バオウが蟹の甲羅を打つと蟹は戦意を見せて巨大な鋏を振り回した。ハンスは山刀を手にしているが腰が引けて見える。


「で、出たぁああああぁ!」

「先陣の風…切り裂け!【突風】」


突然に案内人のハンスが奇声発して逃げ出した。そんなに蟹は苦手なのか。ハンスの抜けた戦列に風の魔法使いシシリアが突風を叩き付けた。本来であれば風刃の魔法のハズが即応した様子だ。蟹は目を隠して突風を避けた。固い甲羅が傷つく様子も無い。僕は前に出て蟹の魔物を千年霊樹の杖で叩いた。


「打ち砕け…【粉砕】」

「ふんぅ!」


確かな手応えに蟹の甲羅が割れる。鬼人の少女ギンナは小柄な体を生かして蟹の下に潜り込んだ。そのまま怪力で蟹を投げ飛ばす。


「GHA ハッ!」

「大気と神気と霊気の軋轢をもて、切り裂け!【風刃】」


裏返った蟹の魔物に風の刃が突き刺さって致命傷となる。獣人の戦士バオウは手斧を下手から振るい戦技を見せた。蟹のアゴ?の当りから体液が飛ぶ。水の神官アマリエは水流を操作して後続の蟹が岸へ上がるのを牽制している。下から水流に突き上げられて蟹の魔物が転倒している。

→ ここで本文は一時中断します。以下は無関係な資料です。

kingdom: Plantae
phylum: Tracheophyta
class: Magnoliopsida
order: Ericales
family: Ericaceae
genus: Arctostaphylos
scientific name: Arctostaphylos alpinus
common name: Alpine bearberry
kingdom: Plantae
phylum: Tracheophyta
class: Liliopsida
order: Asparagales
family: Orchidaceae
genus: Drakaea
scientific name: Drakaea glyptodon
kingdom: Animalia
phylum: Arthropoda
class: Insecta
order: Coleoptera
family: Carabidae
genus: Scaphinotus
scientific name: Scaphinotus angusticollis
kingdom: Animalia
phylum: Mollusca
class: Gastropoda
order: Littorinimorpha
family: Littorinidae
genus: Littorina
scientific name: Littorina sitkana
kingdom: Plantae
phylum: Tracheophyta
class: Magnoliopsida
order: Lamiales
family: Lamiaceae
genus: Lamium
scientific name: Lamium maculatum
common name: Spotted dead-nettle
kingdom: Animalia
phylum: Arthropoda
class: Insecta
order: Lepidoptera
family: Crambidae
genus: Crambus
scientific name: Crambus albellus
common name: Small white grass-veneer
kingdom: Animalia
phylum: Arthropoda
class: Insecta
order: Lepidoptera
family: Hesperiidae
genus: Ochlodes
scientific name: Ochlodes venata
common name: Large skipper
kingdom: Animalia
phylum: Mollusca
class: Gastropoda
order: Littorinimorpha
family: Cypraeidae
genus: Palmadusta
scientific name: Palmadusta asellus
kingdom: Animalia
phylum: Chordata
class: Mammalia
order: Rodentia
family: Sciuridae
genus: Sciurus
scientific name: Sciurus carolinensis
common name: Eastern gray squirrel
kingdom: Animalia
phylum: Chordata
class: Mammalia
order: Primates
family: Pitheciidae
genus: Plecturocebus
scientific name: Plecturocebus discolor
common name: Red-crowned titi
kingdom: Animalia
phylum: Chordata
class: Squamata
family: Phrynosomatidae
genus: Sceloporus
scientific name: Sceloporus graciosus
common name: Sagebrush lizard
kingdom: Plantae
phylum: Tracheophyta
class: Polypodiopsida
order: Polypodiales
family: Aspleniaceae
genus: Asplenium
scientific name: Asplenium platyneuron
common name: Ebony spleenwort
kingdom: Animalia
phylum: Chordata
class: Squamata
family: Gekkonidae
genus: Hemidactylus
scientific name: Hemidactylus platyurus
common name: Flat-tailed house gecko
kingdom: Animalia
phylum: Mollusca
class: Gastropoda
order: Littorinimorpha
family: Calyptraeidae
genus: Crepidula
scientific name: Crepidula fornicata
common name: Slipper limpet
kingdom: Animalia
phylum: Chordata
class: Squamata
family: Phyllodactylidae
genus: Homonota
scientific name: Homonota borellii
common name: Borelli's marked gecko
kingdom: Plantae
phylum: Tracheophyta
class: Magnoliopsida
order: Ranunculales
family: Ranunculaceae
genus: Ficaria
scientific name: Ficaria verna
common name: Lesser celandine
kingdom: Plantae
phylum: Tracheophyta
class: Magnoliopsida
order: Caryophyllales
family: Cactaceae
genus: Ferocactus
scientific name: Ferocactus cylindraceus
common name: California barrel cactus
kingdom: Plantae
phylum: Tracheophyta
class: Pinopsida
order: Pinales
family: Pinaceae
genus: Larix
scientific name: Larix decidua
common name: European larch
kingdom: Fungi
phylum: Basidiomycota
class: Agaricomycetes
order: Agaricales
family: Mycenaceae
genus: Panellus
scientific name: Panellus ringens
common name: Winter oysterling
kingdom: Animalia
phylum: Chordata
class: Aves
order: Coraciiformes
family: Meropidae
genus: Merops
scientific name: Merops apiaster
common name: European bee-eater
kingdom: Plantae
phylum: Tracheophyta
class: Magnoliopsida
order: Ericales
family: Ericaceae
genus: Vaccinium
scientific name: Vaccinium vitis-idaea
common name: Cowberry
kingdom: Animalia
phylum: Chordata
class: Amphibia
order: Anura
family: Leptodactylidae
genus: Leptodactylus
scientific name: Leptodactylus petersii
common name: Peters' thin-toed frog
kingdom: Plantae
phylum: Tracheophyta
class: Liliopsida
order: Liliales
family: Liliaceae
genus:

僕らは裏返った蟹の腹部?を攻撃して戦果を上げた。肩で息をしつつ見回すと残りの蟹は撤退した様子だ。


「GUF 片付いたヨウダ」

「は、はぁはぁ…なんとか撃退しましたね」

「…」


ひとり水流を操作して蟹の魔物の追撃を牽制していた水の神官アマリエは極度の疲労と思うが、水治療の魔法で皆の傷を癒している。僕は水筒から暖かい茶を飲んで体力の回復に努める。これはアルトレイ商会から発売された魔法の瓶の試作品だ。


「GHA ひと休みするか」

「そうね…お腹がすいたわ」

「…ですぅ」


僕は大量の蟹…食材を得て、鍋料理にするか焼き料理にするか考えた。


「ハンスさん、どこまで逃げたのかしら?」

「GUF 腹が減ったら戻るダロ」

「…ッ!」


水の神官アマリエが心配するので、バオウが応じるのを制してシシリアが緊張した。


「何! この音……」

「GUU 掴まれ!」


水路が震えて小波が立つ。迷宮の通路も岩肌を揺らしている…地震か!


突然に水路の水が溢れて岸辺の通路を満たす。


「きゃぁ~」

「ギンナ!」


背丈の低い鬼人の少女ギンナが溺れた。あわてて僕は胸まで水に浸かりギンナを引き上げるが、増水した流れに押し流された。


流れにはゴロゴロと岩の如く氷塊が混じり…僕らは洪水に飲まれた。